SUPPLIED DATA:
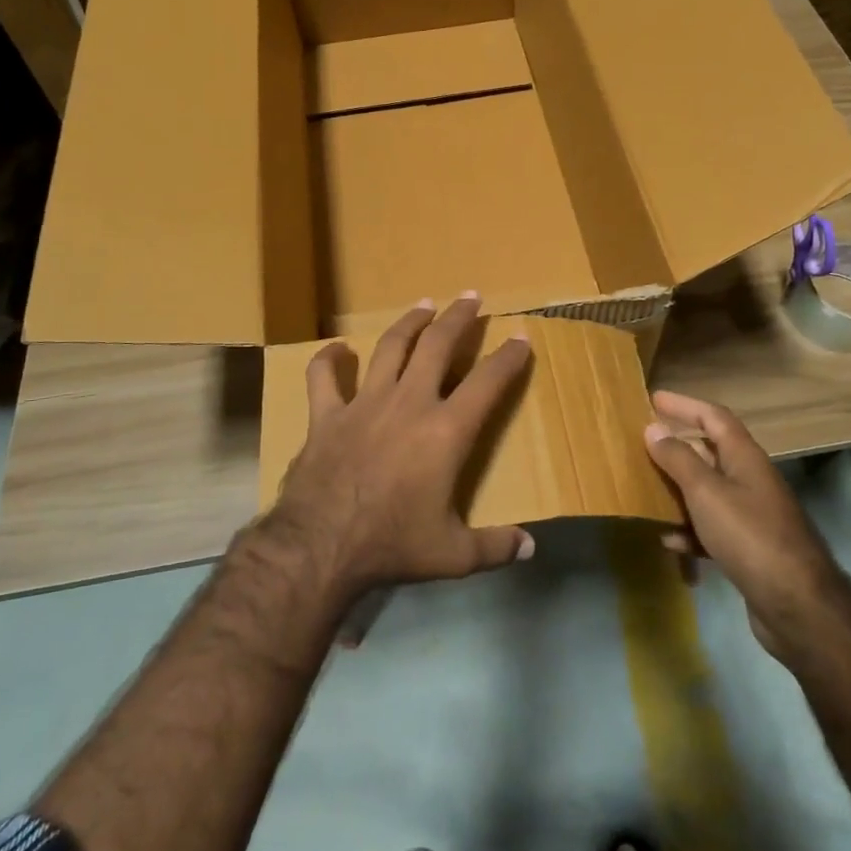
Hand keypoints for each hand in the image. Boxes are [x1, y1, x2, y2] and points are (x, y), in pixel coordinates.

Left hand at [265, 295, 534, 597]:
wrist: (320, 547)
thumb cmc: (392, 545)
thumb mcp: (452, 554)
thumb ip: (494, 546)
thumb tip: (530, 549)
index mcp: (446, 431)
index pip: (488, 382)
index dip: (509, 357)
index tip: (521, 337)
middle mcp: (409, 403)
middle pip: (438, 345)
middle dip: (458, 317)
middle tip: (471, 296)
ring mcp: (365, 403)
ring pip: (391, 348)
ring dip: (410, 322)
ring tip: (424, 304)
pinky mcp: (327, 415)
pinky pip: (324, 377)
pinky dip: (330, 360)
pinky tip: (337, 349)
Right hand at [643, 390, 831, 660]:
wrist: (796, 605)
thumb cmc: (749, 536)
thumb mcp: (706, 492)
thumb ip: (678, 459)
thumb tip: (654, 427)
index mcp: (745, 457)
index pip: (714, 417)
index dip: (685, 405)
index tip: (654, 399)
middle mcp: (750, 479)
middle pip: (710, 452)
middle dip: (677, 447)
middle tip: (643, 445)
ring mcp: (752, 515)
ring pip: (708, 491)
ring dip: (679, 490)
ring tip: (647, 491)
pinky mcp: (749, 548)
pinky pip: (712, 528)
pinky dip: (690, 530)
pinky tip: (670, 541)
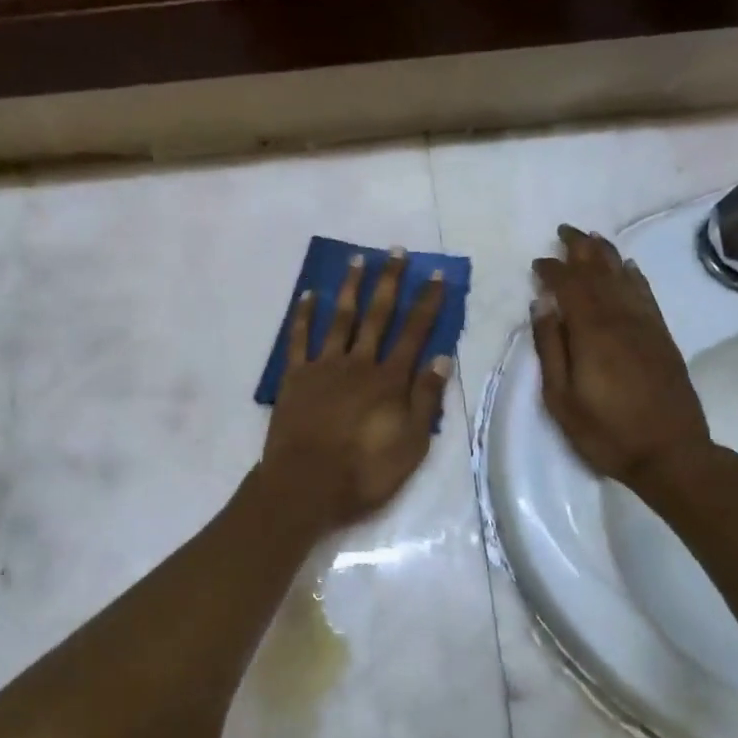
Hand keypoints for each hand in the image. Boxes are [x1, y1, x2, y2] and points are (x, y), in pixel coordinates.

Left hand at [259, 251, 452, 531]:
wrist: (305, 486)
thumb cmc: (364, 472)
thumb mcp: (411, 444)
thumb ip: (426, 400)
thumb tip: (442, 358)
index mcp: (389, 380)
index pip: (414, 333)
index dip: (427, 303)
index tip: (436, 275)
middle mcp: (359, 364)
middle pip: (377, 316)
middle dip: (390, 282)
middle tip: (396, 252)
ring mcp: (324, 367)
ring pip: (340, 318)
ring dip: (350, 288)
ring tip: (358, 259)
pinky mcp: (295, 377)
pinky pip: (299, 339)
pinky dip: (304, 315)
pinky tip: (309, 294)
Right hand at [531, 224, 711, 485]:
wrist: (671, 453)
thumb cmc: (606, 432)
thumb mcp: (561, 398)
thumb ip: (550, 348)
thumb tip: (542, 305)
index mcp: (592, 332)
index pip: (570, 286)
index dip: (553, 270)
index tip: (538, 262)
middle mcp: (621, 319)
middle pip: (600, 272)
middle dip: (581, 249)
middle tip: (565, 230)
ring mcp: (646, 326)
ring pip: (624, 278)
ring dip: (607, 255)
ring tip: (592, 238)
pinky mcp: (663, 337)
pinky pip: (647, 295)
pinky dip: (634, 276)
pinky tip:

EXERCISE: Please write out every record above exactly, but leave the pictures out.

SOLUTION TO THIS EXERCISE:
Hand keypoints for each hand in the image. Boxes are [x1, y1, x2, y2] and points are (x, y), in pixel coordinates.

Left hand at [265, 295, 534, 597]:
wrist: (320, 547)
thumb cmc: (392, 545)
thumb mcp: (452, 554)
thumb ip: (494, 546)
thumb tip: (530, 549)
index mcp: (446, 431)
index pip: (488, 382)
index dip: (509, 357)
index tip: (521, 337)
middle mcp: (409, 403)
middle pip: (438, 345)
middle dip: (458, 317)
middle tip: (471, 296)
ring mcp: (365, 403)
ring pip: (391, 348)
ring dip: (410, 322)
ring tip: (424, 304)
pinky mcp: (327, 415)
pinky pip: (324, 377)
pinky dip: (330, 360)
pinky tip: (337, 349)
Right hand at [643, 390, 831, 660]:
wrist: (796, 605)
thumb cmc: (749, 536)
thumb mcp: (706, 492)
thumb ip: (678, 459)
thumb tip: (654, 427)
index mcp: (745, 457)
index pip: (714, 417)
index dip: (685, 405)
index tip: (654, 399)
middle mcp: (750, 479)
middle pip: (710, 452)
middle dip: (677, 447)
middle tip: (643, 445)
ring mcp: (752, 515)
ring pip: (708, 491)
ring dip: (679, 490)
ring tip: (647, 491)
pinky mcp: (749, 548)
pinky pip: (712, 528)
pinky dip: (690, 530)
pinky tip: (670, 541)
Hand keypoints for each hand in the image. Boxes are [x1, y1, x2, y2] and points are (x, y), in pixel coordinates.

Left hand at [259, 251, 452, 531]:
wrist: (305, 486)
thumb cmc: (364, 472)
thumb mcp: (411, 444)
thumb ip: (426, 400)
thumb tip: (442, 358)
index mcp: (389, 380)
index pip: (414, 333)
index dip: (427, 303)
index tip: (436, 275)
middle mcp: (359, 364)
middle pip: (377, 316)
middle dip: (390, 282)
middle tip: (396, 252)
ring mcp: (324, 367)
ring pip: (340, 318)
ring dip: (350, 288)
ring tip: (358, 259)
pinky mcp: (295, 377)
pinky pip: (299, 339)
pinky dip: (304, 315)
pinky tip: (309, 294)
Right hand at [531, 224, 711, 485]:
wrist: (671, 453)
thumb cmc: (606, 432)
thumb mcp: (561, 398)
thumb ip: (550, 348)
thumb tip: (542, 305)
index mcp: (592, 332)
index pip: (570, 286)
index dip: (553, 270)
index tip: (538, 262)
middle mcp: (621, 319)
middle pip: (600, 272)
middle dip: (581, 249)
middle tip: (565, 230)
ring mcp: (646, 326)
ring pip: (624, 278)
ring dip: (607, 255)
ring tip: (592, 238)
pinky mcp: (663, 337)
pinky pip: (647, 295)
pinky dip: (634, 276)
pinky tip:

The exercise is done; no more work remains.